YOUR INSTRUCTIONS: Find each line in the entries below that contains the word "lung", and copy those lines. Case counts, so skip any line where the word appears only with different capitalization.

MATERIAL PROVIDED:
════════════════

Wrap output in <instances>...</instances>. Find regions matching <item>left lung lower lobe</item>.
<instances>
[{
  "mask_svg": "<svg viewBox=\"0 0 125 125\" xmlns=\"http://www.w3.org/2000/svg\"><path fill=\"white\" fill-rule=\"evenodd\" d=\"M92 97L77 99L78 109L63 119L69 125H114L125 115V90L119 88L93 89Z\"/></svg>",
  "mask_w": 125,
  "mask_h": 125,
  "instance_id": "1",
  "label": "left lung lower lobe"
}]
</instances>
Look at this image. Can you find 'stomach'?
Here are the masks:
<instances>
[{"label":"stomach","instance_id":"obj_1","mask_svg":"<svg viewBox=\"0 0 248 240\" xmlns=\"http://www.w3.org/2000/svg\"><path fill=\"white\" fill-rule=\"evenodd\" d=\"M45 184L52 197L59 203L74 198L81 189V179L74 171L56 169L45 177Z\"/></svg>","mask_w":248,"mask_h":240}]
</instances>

════════════════

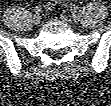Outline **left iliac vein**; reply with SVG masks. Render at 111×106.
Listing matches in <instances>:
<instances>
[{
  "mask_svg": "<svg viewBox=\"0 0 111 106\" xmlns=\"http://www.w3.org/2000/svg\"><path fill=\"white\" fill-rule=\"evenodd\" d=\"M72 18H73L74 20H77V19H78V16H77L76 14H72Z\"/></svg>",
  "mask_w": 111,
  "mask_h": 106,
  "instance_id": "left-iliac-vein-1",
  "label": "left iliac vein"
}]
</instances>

════════════════

SOLVED PROBLEM:
Wrap output in <instances>...</instances>. Find regions matching <item>left lung lower lobe</item>.
  "label": "left lung lower lobe"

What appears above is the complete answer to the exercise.